Desenvolver e preservar: o desafio amazônico

O Brasil, em geral, e a região Amazônica, em especial, vivem sob o escrutínio de agências de desenvolvimento, ONGs ambientais e governos de diversas partes do mundo. Não poderia ser diferente. Afinal, estamos falando de um país que responde por metade das riquezas geradas na América do Sul e de uma região que concentra vastas áreas de floresta tropical, além de abrigar uma das maiores reservas de água doce do planeta. É nesta atmosfera de vigilância e cobrança que vivem, especialmente, os moradores do estado do Amazonas.

Por conta disso, as discussões sobre o desenvolvimento econômico do estado são permeadas por um intenso (e por que não dizer apaixonado) debate ecológico. É que ao mesmo tempo em que gerou riquezas, a criação da Zona Franca de Manaus (ZFM), que viabilizou o Polo Industrial de Manaus (PIM), acabou criando inúmeras distorções. Locais e nacionais.

Por conta disso, muitos dos defensores da ZFM começam a alertar para a necessidade de se buscar alternativas. E as opções de geração de renda passam pela aposta em negócios sustentáveis, tendo por base os ativos da biodiversidade local.

Esta foi uma das conclusões do encontro realizado nesta sexta-feira, 1/4, no auditório do Centro da Indústria do Estado do Amazonas (CIEAM), situado na região central de Manaus. O debate colocou frente a frente os economistas de orientação liberal Marcos Lisboa, diretor-presidente do Insper, e Zeina Latif, da XP Investimentos, e uma plateia composta de empresários que cresceram e se desenvolveram a partir do modelo de exploração econômica do Estado, fortemente dependente de subsídios federais.

Zeina chamou a atenção para o risco de que a prorrogação dos incentivos à ZFM (válidos até 2073) venha a funcionar como um desestímulo para a busca de alternativas. “Os empresários podem ficar acomodados e não colocar em prática uma agenda mais ampla e que gere mais competitividade para a região”.

De fato, o temor existe e é compartilhado por muitos empreendedores.
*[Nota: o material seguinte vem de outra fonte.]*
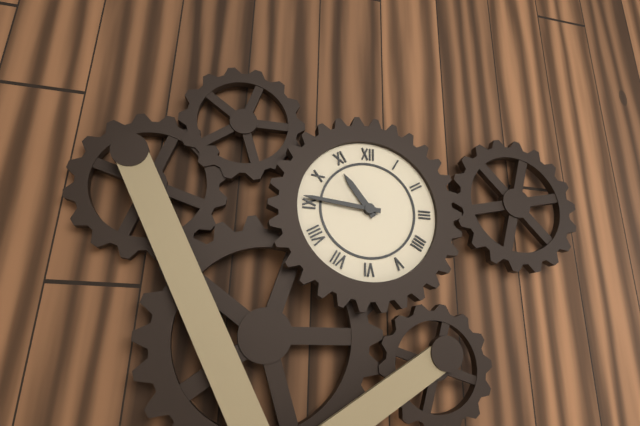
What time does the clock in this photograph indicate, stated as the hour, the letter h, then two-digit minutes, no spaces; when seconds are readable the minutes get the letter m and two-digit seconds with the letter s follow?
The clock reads 10h46
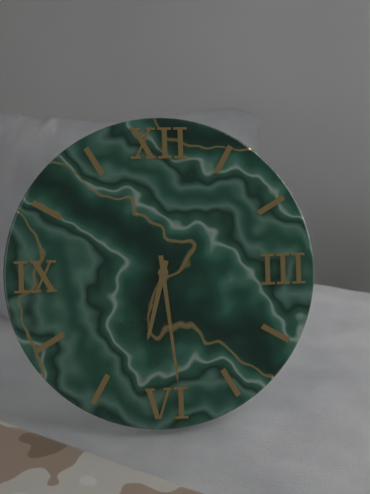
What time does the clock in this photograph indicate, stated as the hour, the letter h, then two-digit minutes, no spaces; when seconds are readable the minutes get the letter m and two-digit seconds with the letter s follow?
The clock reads 6h29
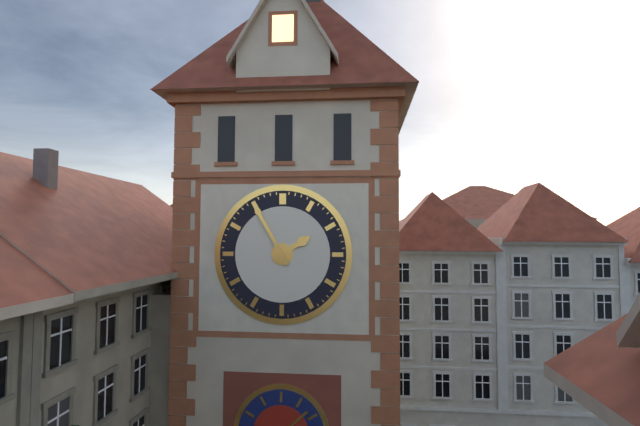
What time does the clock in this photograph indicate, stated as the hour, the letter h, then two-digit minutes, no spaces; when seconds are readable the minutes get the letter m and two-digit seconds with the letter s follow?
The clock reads 1h55
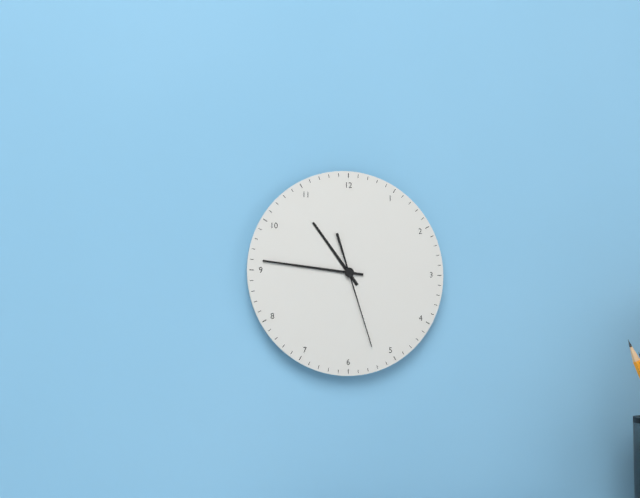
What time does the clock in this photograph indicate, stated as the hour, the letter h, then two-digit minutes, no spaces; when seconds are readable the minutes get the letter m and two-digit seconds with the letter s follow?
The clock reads 10h46m27s
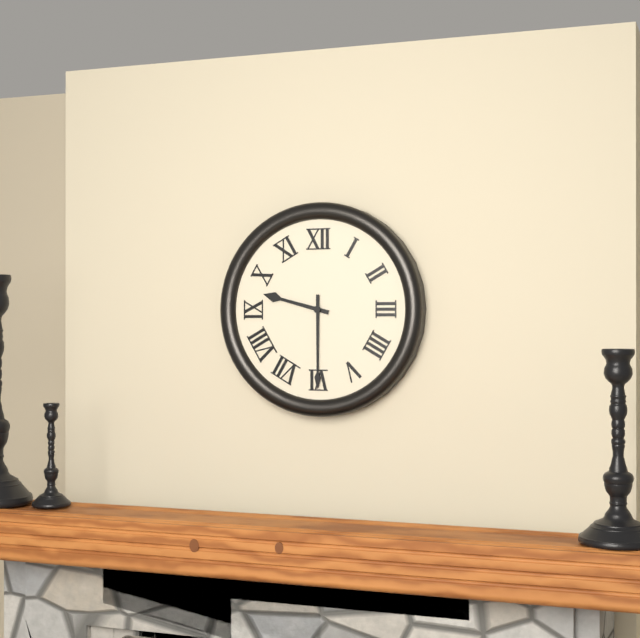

Alguns deles têm avançado do discurso à prática. É o caso de Edleno Silva de Moura, pesquisador da Universidade Federal do Amazonas (UFAM) e mais conhecido como o Steve Jobs manauara, em alusão ao americano criador da Apple. Ao lado de um grupo de estudantes da UFAM ele fundou a Neemu, dona de um software para gestão de varejo e que foi comprada pela Linx Sistemas por R$ 55 milhões.

“Vendemos a empresa por falta de ambição”, diz Edleno. “Achamos que o valor oferecido era o máximo que iríamos conseguir.” Mas, ao que tudo indica, o misto de professor universitário, pesquisador e empreendedor bissexto aprendeu a lição: “Agora, estamos criando empresas para serem comercializadas por R$ 1 bilhão de reais. Podem me cobrar isso daqui a 15 anos.”

A aposta do jovem manauara também está alinhada com o que defende o grupo político que comanda a administração estadual. Nas palavras do secretário Estadual de Planejamento, Ciência e Tecnologia, Thomaz Nogueira:  “A consolidação da Zona Franca acabou concentrando a riqueza e a população do estado numa área muito pequena”, afirma.

Os números são eloquentes. Em um estado que conta com 62 municípios, a capital reúne 52% da população e responde por 80% do PIB. Para os defensores do modelo industrial, este fenômeno é visto como um benefício. Isso porque, em vez de colocar em risco as florestas, as pessoas estão em Manaus trabalhando. “No meio ambiente estão algumas das maiores apostas e oportunidades para a economia do Amazonas”, pontuou o diretor-presidente do Insper.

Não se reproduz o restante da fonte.